→ **DESCRIPTION OF THE TASK**: Repeat the records in full and exactly, omitting pictures.

Excerpts from a dataset
^^^^^^^^

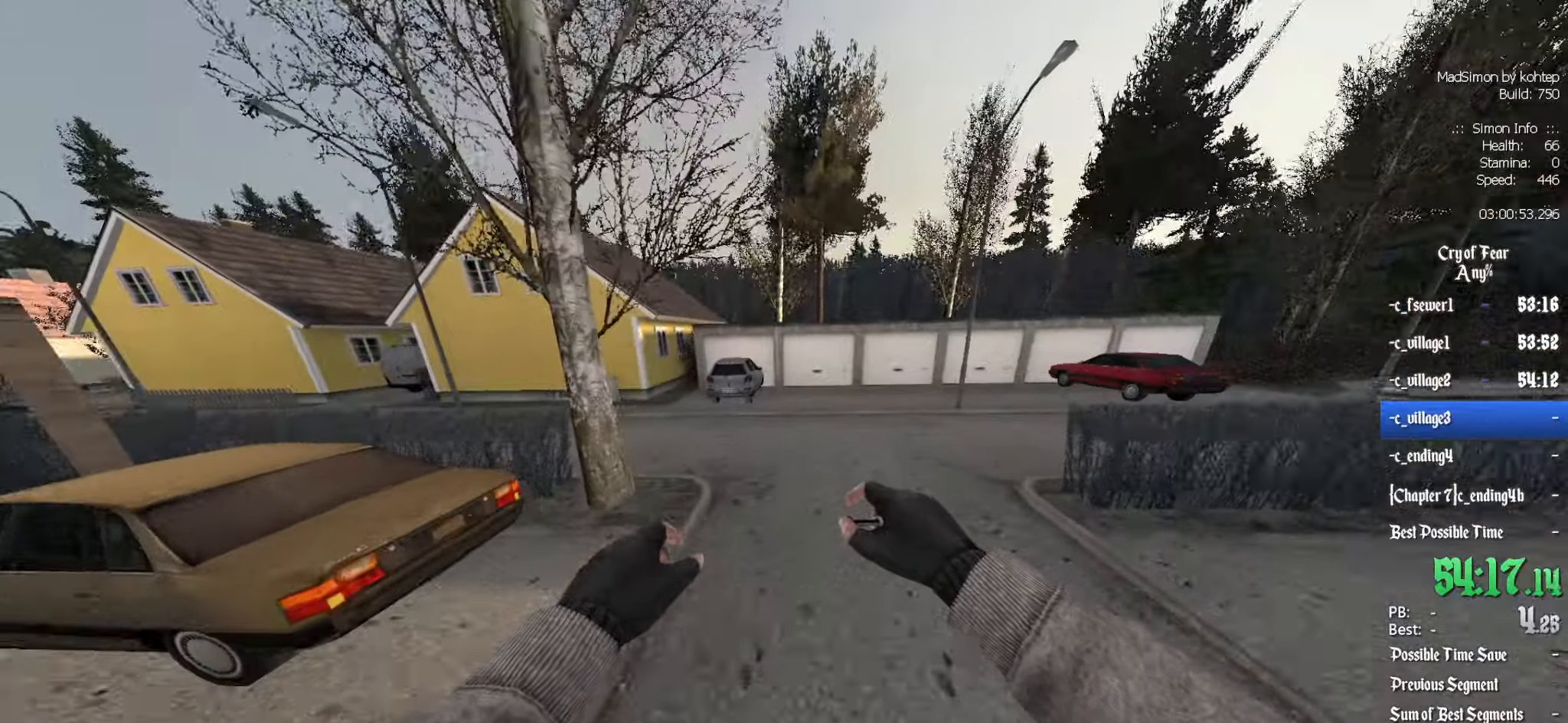
{"keys": ["q"], "mouse": ["wheel_down"], "events": [[33, "d", "up"], [33, "mouse_wheel_up", "up"], [316, "mouse_wheel_down", "down"]]}
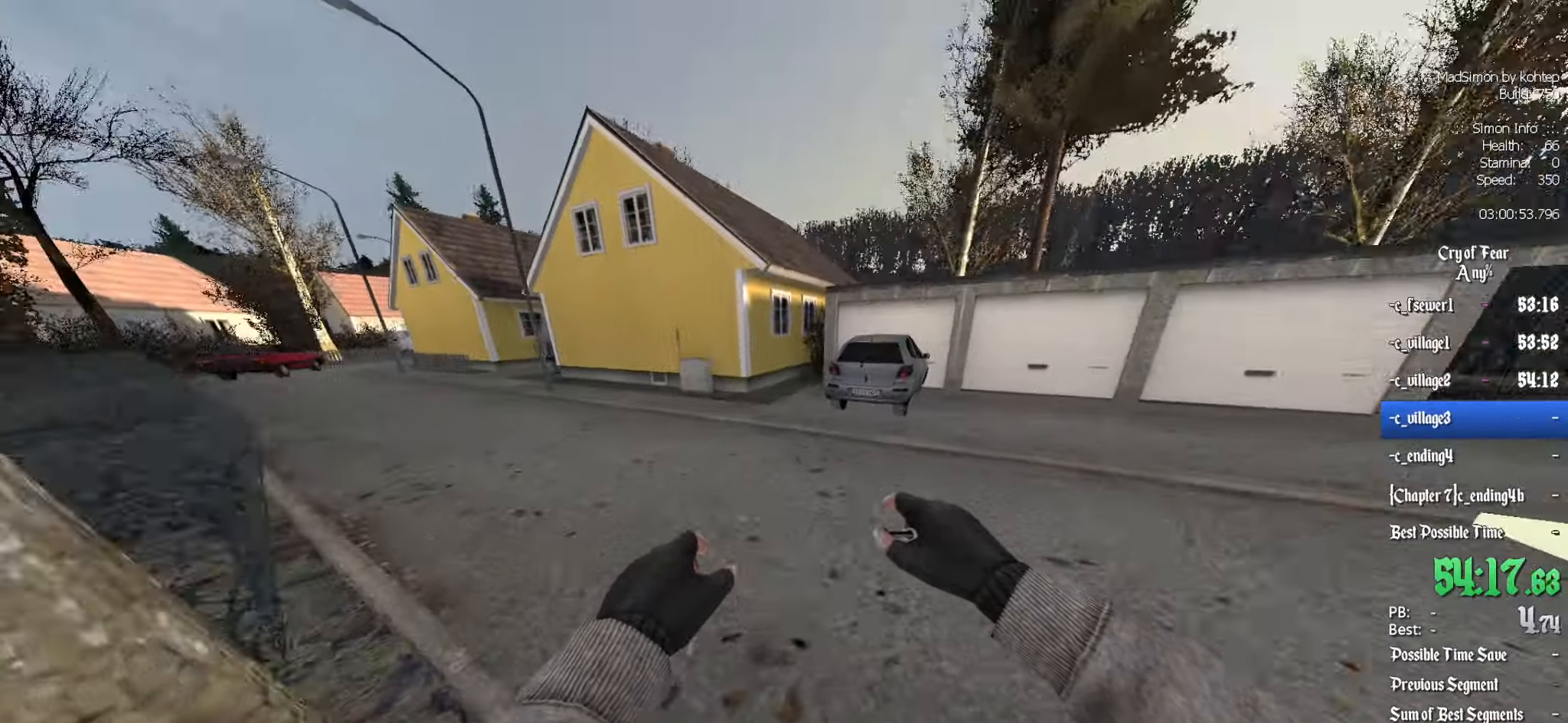
{"keys": ["q"], "mouse": [], "events": [[233, "mouse_wheel_down", "up"]]}
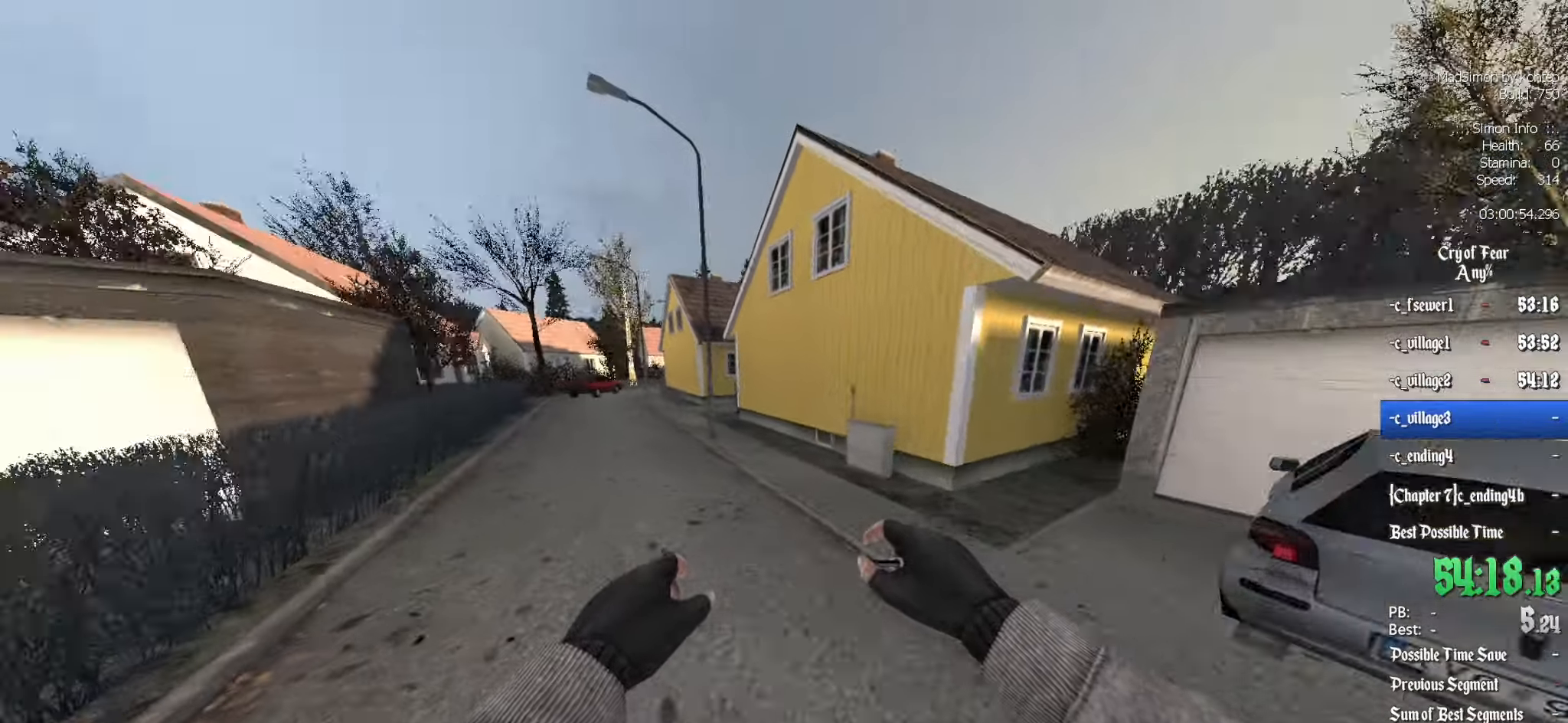
{"keys": ["q"], "mouse": [], "events": [[50, "mouse_wheel_up", "down"], [383, "mouse_wheel_up", "up"]]}
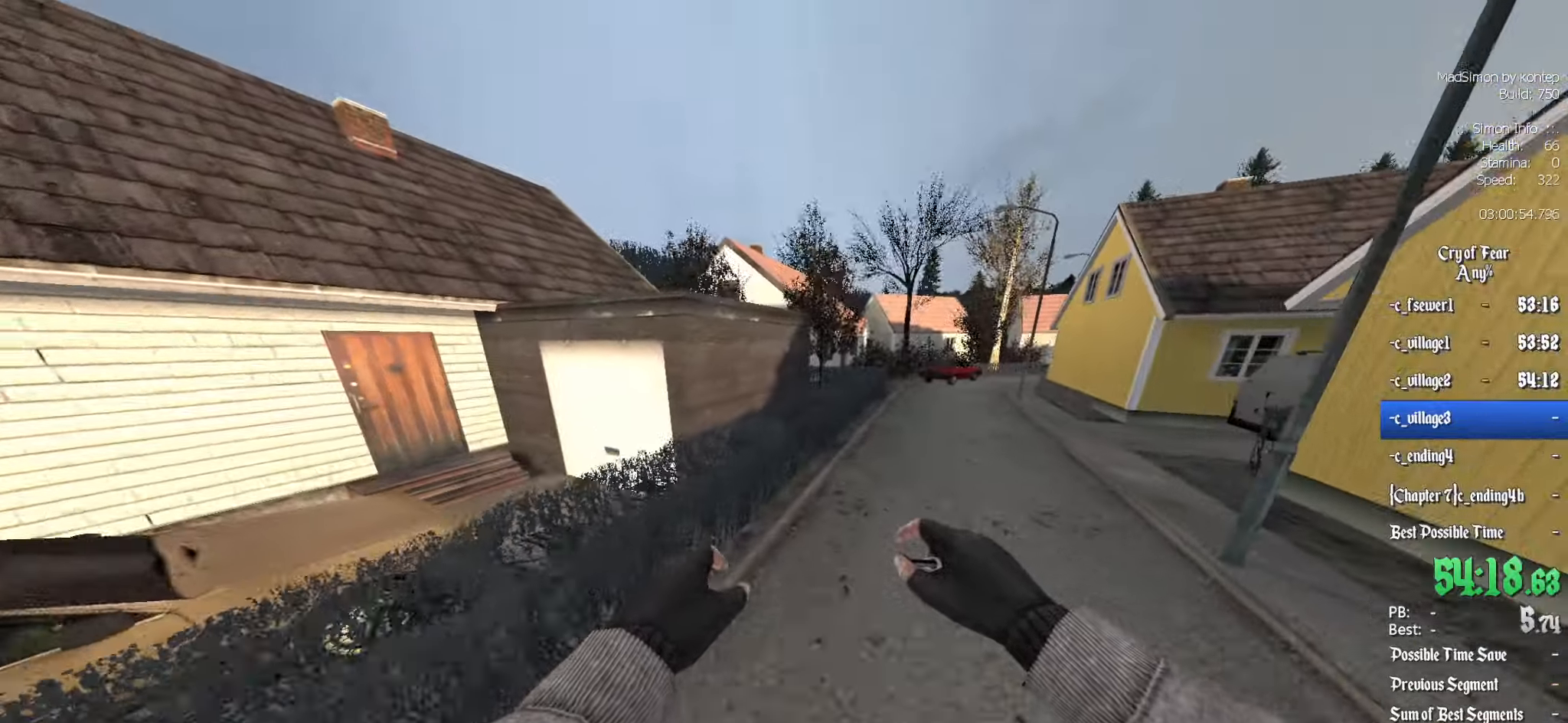
{"keys": ["q"], "mouse": [], "events": [[16, "d", "down"], [66, "q", "up"], [216, "mouse_wheel_down", "down"], [400, "d", "up"], [400, "q", "down"], [483, "mouse_wheel_down", "up"]]}
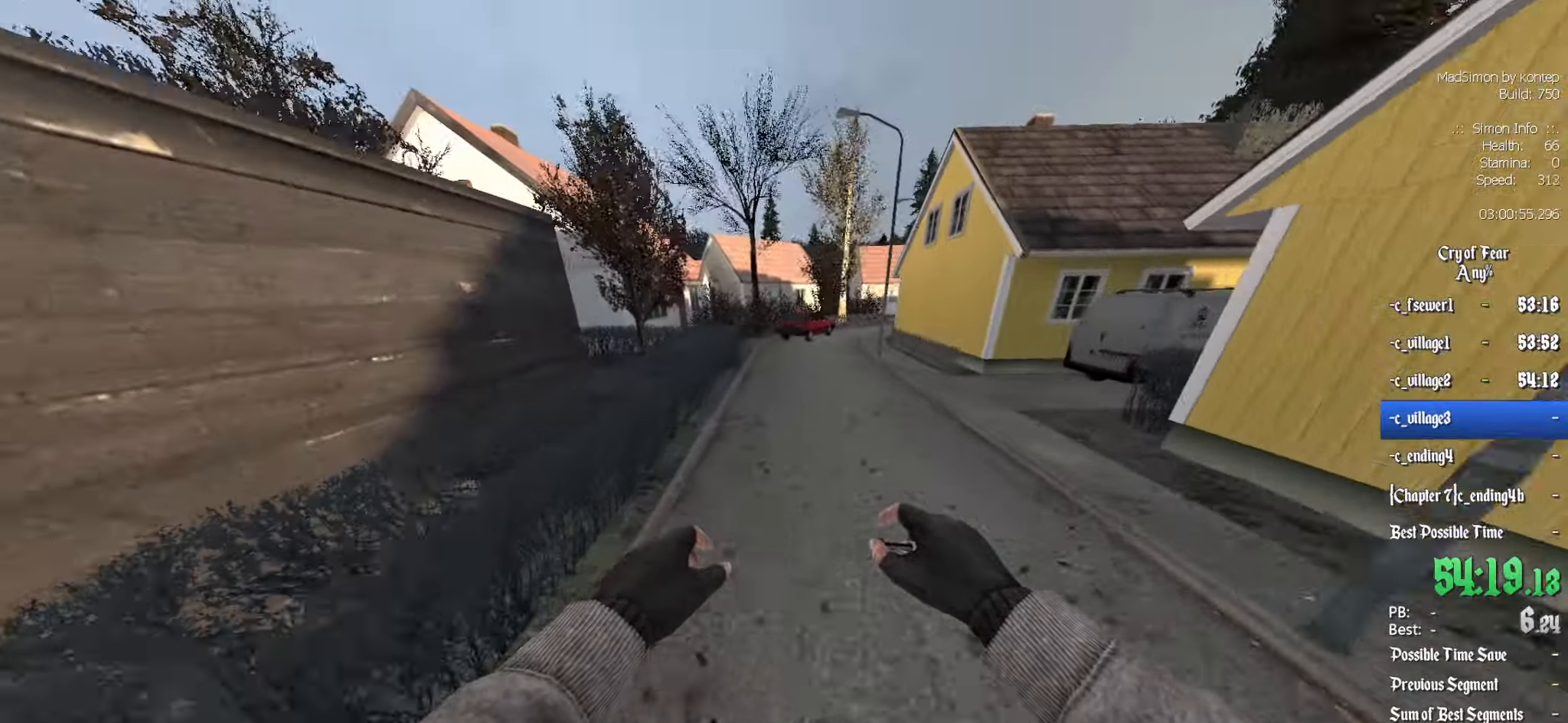
{"keys": ["d"], "mouse": ["wheel_up"], "events": [[233, "d", "down"], [233, "q", "up"], [366, "mouse_wheel_up", "down"]]}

^^^^^^^^

→ **ANSWER SECTION**:
{"keys": ["q"], "mouse": ["wheel_down"], "events": [[33, "d", "up"], [33, "mouse_wheel_up", "up"], [316, "mouse_wheel_down", "down"]]}
{"keys": ["q"], "mouse": [], "events": [[233, "mouse_wheel_down", "up"]]}
{"keys": ["q"], "mouse": [], "events": [[50, "mouse_wheel_up", "down"], [383, "mouse_wheel_up", "up"]]}
{"keys": ["q"], "mouse": [], "events": [[16, "d", "down"], [66, "q", "up"], [216, "mouse_wheel_down", "down"], [400, "d", "up"], [400, "q", "down"], [483, "mouse_wheel_down", "up"]]}
{"keys": ["d"], "mouse": ["wheel_up"], "events": [[233, "d", "down"], [233, "q", "up"], [366, "mouse_wheel_up", "down"]]}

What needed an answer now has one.